(Beginning of RECORDS TO USE)

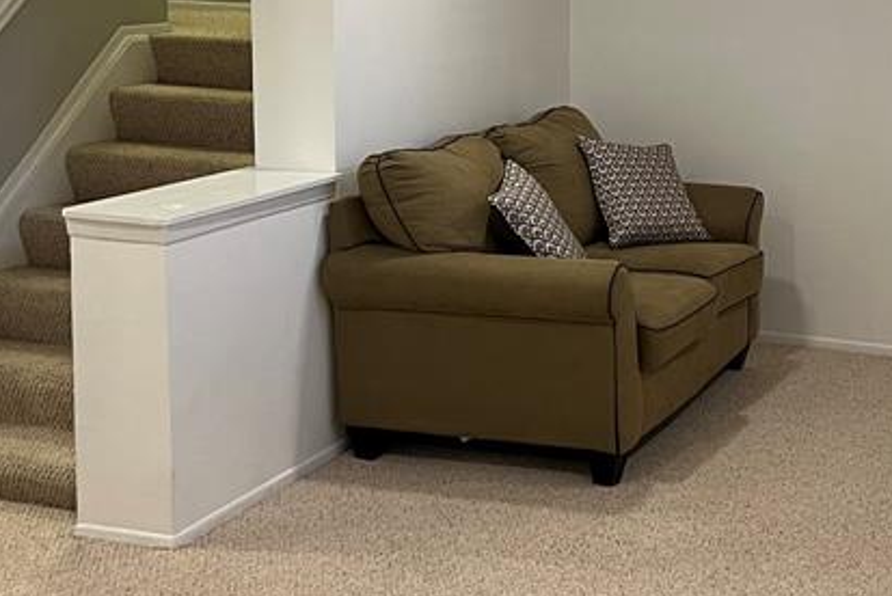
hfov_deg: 29.7
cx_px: 641
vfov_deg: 20.2
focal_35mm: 67
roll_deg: -1.0
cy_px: 155
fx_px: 1661
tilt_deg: -8.5
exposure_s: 1/60
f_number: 1.5
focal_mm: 5.7
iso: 200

(End of RECORDS TO USE)

TASK ITEM>
An exact reprint of every record is required, with the pictures omitted.

FINISHED EXERCISE>
hfov_deg: 29.7
cx_px: 641
vfov_deg: 20.2
focal_35mm: 67
roll_deg: -1.0
cy_px: 155
fx_px: 1661
tilt_deg: -8.5
exposure_s: 1/60
f_number: 1.5
focal_mm: 5.7
iso: 200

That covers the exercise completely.